Le vainqueur est… Qatar : le rideau tombe sur Project Hard Football Power


« UNEEt le gagnant est… le Qatar ! Tout a commencé par ces mots, lus sur un ton de gaieté étranglée par Sepp Blatter sur la scène de la Fifa house. Douze ans plus tard, Qatar 2022 s’est maintenant conclu avec la même phrase suspendue dans l’air.

Le projet Hard Football Power est terminé. Et cela n’aurait vraiment pas pu mieux se passer, un jeu de pouvoir microgéré, du projet d’édification de la nation à l’échelle pharaonique, aux décors peints, à la visibilité régionale qui a aidé le Qatar à traverser les années de blocus, à la chance de la mort faire défiler Lionel Messi autour de l’enceinte des vainqueurs comme un mannequin Guy Fawkes rayonnant. Le gagnant est… le Qatar !

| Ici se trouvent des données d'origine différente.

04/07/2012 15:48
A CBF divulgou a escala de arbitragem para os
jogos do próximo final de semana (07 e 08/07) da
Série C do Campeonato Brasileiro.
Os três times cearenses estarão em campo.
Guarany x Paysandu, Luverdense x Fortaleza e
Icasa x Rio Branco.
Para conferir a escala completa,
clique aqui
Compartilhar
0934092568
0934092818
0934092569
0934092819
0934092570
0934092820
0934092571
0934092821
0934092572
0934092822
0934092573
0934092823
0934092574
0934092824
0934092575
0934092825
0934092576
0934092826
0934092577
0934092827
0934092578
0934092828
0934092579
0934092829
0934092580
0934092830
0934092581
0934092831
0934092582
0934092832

Il y avait des couches à ce moment d’allumage en décembre 2010. Le ton étrange de Blatter évoquait le fait qu’il savait également qu’il lisait sa propre note de licenciement, que la victoire du Qatar indiquait que lui, Blatter, avait perdu le contrôle de l’émission. Debout, raide comme une planche, Blatter a donné un coup de coude à Jérôme Valcke, qui avait l’air sur le point de pleurer, et lui a ordonné de sourire.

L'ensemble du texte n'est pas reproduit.